— Selected passage —
I’ve worked at three schools where I was a sub as well as a part-time instructor. I could sub any hour I wasn’t teaching to a total of 39 hours/week. I was also a part-time, home-based proofreader, which gave me income and had flexible hours as long as I got manuscripts tuened around in time.
All the substitute teachers I can remember fell into 2 groups:
elderly: retired teachers, who earned extra money by subbing.
very young: just graduated teachers, who hadn’t found a full-time teaching job yet.
Generally, either were available on unscheduled, short notice. The retired ones were often bored, and enjoyed coming back to teach occasionally. The young ones were hoping to make a good impression as subs, and be on the short list when a full-time teaching position became open.
I think part time substitutes are generally new substitutes. After you get a rep, if you don’t want a permanent full time position you can work as many hours as the system allows, usually just short of 40. If you are not offered that many, it could be full employment, or it could be that you just aren’t all that desired as a teacher, for reasonable or unreasonable perceptions about your ability.
I know my sister is retired, and has often said no to substitute offers, although she does do it sometimes.

— Extracted information —
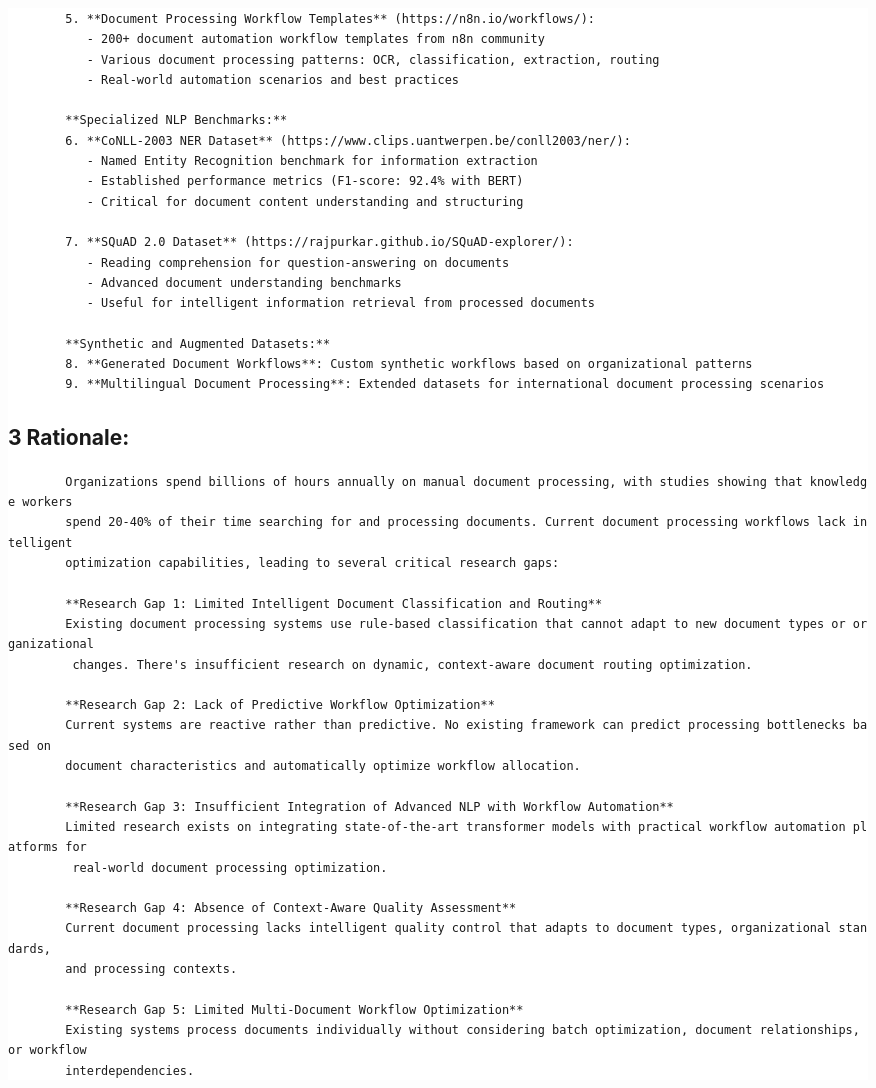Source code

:             5. **Document Processing Workflow Templates** (https://n8n.io/workflows/):
               - 200+ document automation workflow templates from n8n community
               - Various document processing patterns: OCR, classification, extraction, routing
               - Real-world automation scenarios and best practices

            **Specialized NLP Benchmarks:**
            6. **CoNLL-2003 NER Dataset** (https://www.clips.uantwerpen.be/conll2003/ner/):
               - Named Entity Recognition benchmark for information extraction
               - Established performance metrics (F1-score: 92.4% with BERT)
               - Critical for document content understanding and structuring

            7. **SQuAD 2.0 Dataset** (https://rajpurkar.github.io/SQuAD-explorer/):
               - Reading comprehension for question-answering on documents
               - Advanced document understanding benchmarks
               - Useful for intelligent information retrieval from processed documents

            **Synthetic and Augmented Datasets:**
            8. **Generated Document Workflows**: Custom synthetic workflows based on organizational patterns
            9. **Multilingual Document Processing**: Extended datasets for international document processing scenarios
            

## 3 Rationale:  

            Organizations spend billions of hours annually on manual document processing, with studies showing that knowledge workers 
            spend 20-40% of their time searching for and processing documents. Current document processing workflows lack intelligent 
            optimization capabilities, leading to several critical research gaps:

            **Research Gap 1: Limited Intelligent Document Classification and Routing**
            Existing document processing systems use rule-based classification that cannot adapt to new document types or organizational
             changes. There's insufficient research on dynamic, context-aware document routing optimization.

            **Research Gap 2: Lack of Predictive Workflow Optimization**
            Current systems are reactive rather than predictive. No existing framework can predict processing bottlenecks based on 
            document characteristics and automatically optimize workflow allocation.

            **Research Gap 3: Insufficient Integration of Advanced NLP with Workflow Automation**
            Limited research exists on integrating state-of-the-art transformer models with practical workflow automation platforms for
             real-world document processing optimization.

            **Research Gap 4: Absence of Context-Aware Quality Assessment**
            Current document processing lacks intelligent quality control that adapts to document types, organizational standards, 
            and processing contexts.

            **Research Gap 5: Limited Multi-Document Workflow Optimization**
            Existing systems process documents individually without considering batch optimization, document relationships, or workflow 
            interdependencies.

— Problems to work on —
(a) In the text on substitute teaching, what was the writer's maximum total of hours per week as a sub?
(b) Quote the text on substitute teaching, beginning at the words "very young: just" and stopping after the words "position became open.".
(c) List every job the writer says they held in the text on substitute teaching.

— Answers by item number —
(a) 39 hours per week.

(b)
very young: just graduated teachers, who hadn’t found a full-time teaching job yet.
Generally, either were available on unscheduled, short notice. The retired ones were often bored, and enjoyed coming back to teach occasionally. The young ones were hoping to make a good impression as subs, and be on the short list when a full-time teaching position became open.

(c) Substitute teacher, part-time instructor, and part-time home-based proofreader.